Diana Oldboy, daughter of the colonel. She marries Harman.

Jessamy, son of the colonel and Lady Mary. An insufferable prig.—Bickerstaff, Lionel and Clarissa.

Oldbuck (Jonathan), the antiquary, devoted to the study and accumulation of old coins and medals, etc. He is sarcastic, irritable, and a woman-hater; but kind-hearted, faithful to his friends, and a humorist.—Sir W. Scott, The Antiquary (time, George III.).

An excellent temper, with a slight degree of subacid humor; learning, wit, and drollery, the more poignant that they were a little marked by the peculiarities of an old bachelor; a soundness of thought, rendered more forcible by an occasional quaintness of expression—these were the qualities in which the creature of my imagintion resembled my benevolent and excellent friend.—Sir W. Scott.

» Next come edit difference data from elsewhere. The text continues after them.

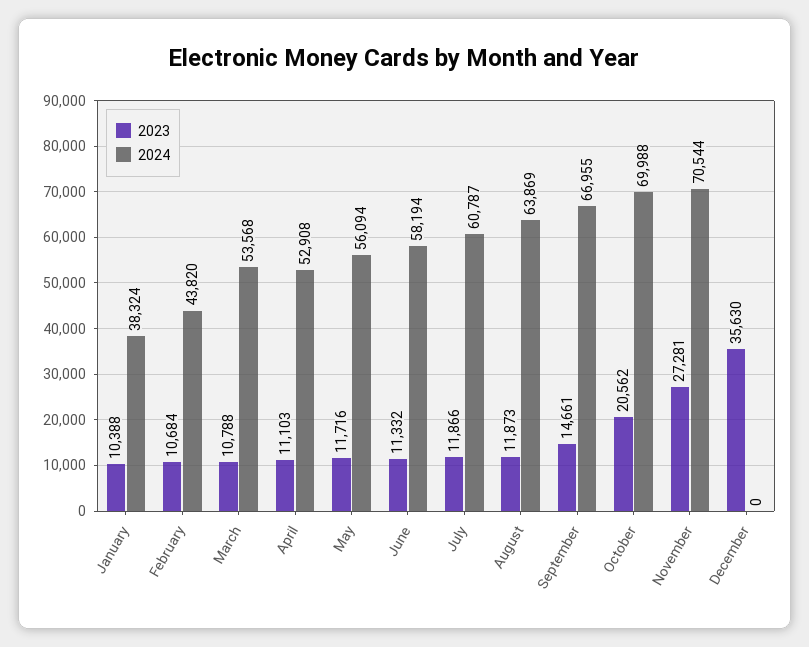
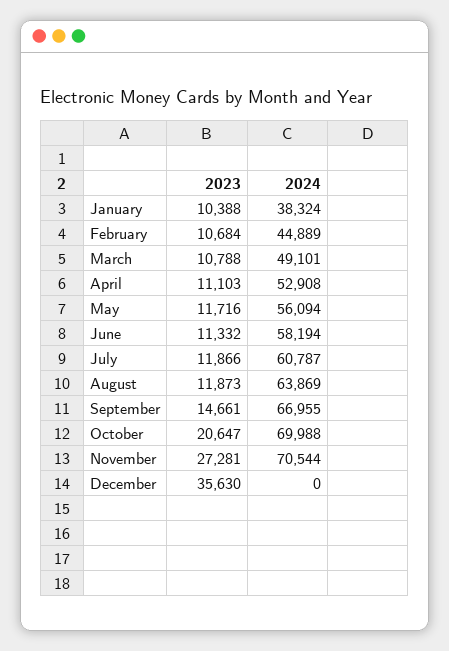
2024, February: 43820 -> 44889
2024, March: 53568 -> 49101
2023, October: 20562 -> 20647

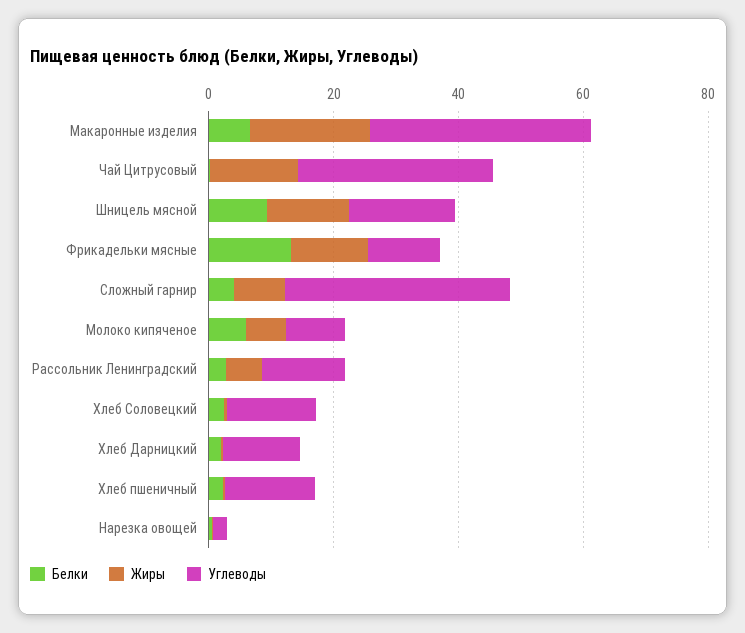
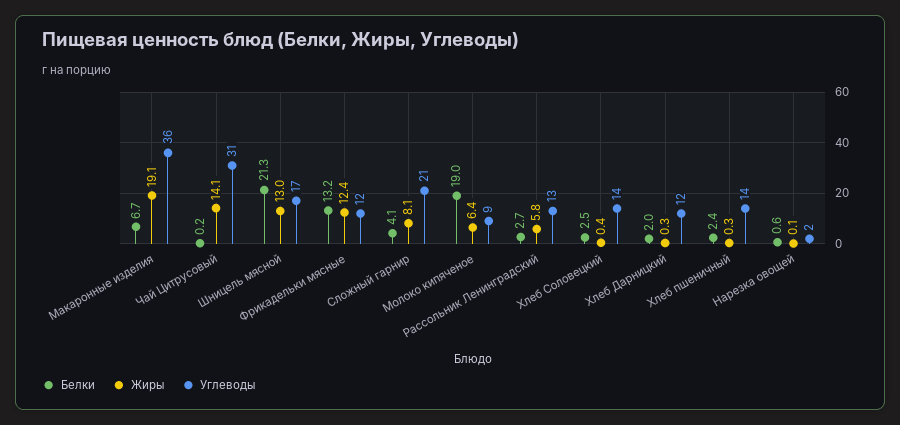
Белки, Шницель мясной: 10 -> 21.3
Углеводы, Сложный гарнир: 35 -> 21
Белки, Молоко кипяченое: 5 -> 19

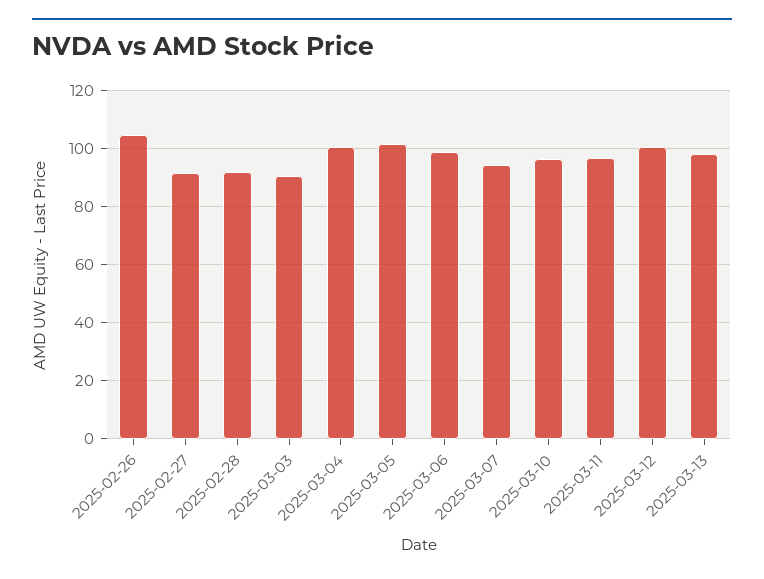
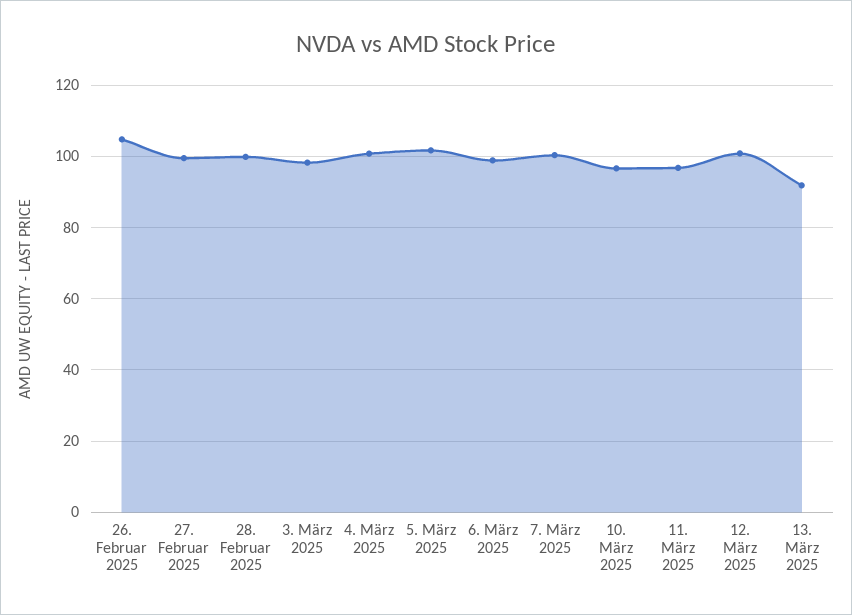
2025-02-27: 92.5 -> 100
2025-02-28: 92.5 -> 100
2025-03-03: 90 -> 98
2025-03-07: 95 -> 100
2025-03-13: 97.5 -> 92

The merit of The Antiquary as a novel rests on the inimitable delineation of Oldbuck, that model of black-letter and Roman-camp antiquaries, whose oddities and conversation are rich and racy as any of the old crusted port that John of the Girnel might have held in his monastic cellars.—Chambers, English Literature, ii. 586.

Oldcastle (Sir John), a drama by Anthony Munday (1600). This play appeared with the name of Shakespeare on the title-page.

Old Sledge. Game of cards that, played at the “Settlemint”—(a group of log huts) among the Tennessee mountains, has a fatal fascination for Josiah Tait, who loses to a former suitor of the woman he has married everything he owns. The property is restored through the unexpected magnanimity of the winner, and the playing of Old Sledge becomes a lost art at the “Settlemint.”—Charles Egbert Craddock, In the Tennessee Mountains (1884).

Oldworth, of Oldworth Oaks, a wealthy squire, liberally educated, very hospitable, benevolent, humorous, and whimsical. He brings up Maria, “the maid of the Oaks” as his ward, but she is his daughter and heiress.—J Burgoyne, The Maid of the Oaks (1779).

Ole ’Stracted, a superannuated negro, formerly a slave, whose fancy is to wait in a hut on the old plantation for his master’s return. He was “sold South” forty years before, and his young master promised to go down next summer and buy him back. The poor fellow has saved in these years twelve hundred dollars to pay for his freedom. Unknown to himself or to them, his son and daughter-in-law minister to him in his last moments. He has put on his clean shirt, sure that “young marster” will come to-day. Rising to his feet he cries out:

“Heah de one you lookin’ for, Marster! Mymy—heah’s Little Ephrum!”